Instructions for the task: Every entry has to be restated word for word.

Input records:
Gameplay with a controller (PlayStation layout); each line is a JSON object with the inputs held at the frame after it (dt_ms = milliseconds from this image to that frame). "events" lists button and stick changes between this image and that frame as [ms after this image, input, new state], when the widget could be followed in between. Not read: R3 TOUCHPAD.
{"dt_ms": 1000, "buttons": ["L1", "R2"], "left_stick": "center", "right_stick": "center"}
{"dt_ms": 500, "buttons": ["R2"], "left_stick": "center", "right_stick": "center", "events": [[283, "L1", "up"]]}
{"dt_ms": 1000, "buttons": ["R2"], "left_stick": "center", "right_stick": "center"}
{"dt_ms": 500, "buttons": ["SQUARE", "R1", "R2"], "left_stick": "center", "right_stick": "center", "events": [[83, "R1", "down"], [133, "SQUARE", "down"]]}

Your solution:
Gameplay with a controller (PlayStation layout); each line is a JSON object with the inputs held at the frame after it (dt_ms = milliseconds from this image to that frame). "events" lists button and stick changes between this image and that frame as [ms after this image, input, new state], when the widget could be followed in between. Not read: R3 TOUCHPAD.
{"dt_ms": 1000, "buttons": ["L1", "R2"], "left_stick": "center", "right_stick": "center"}
{"dt_ms": 500, "buttons": ["R2"], "left_stick": "center", "right_stick": "center", "events": [[283, "L1", "up"]]}
{"dt_ms": 1000, "buttons": ["R2"], "left_stick": "center", "right_stick": "center"}
{"dt_ms": 500, "buttons": ["SQUARE", "R1", "R2"], "left_stick": "center", "right_stick": "center", "events": [[83, "R1", "down"], [133, "SQUARE", "down"]]}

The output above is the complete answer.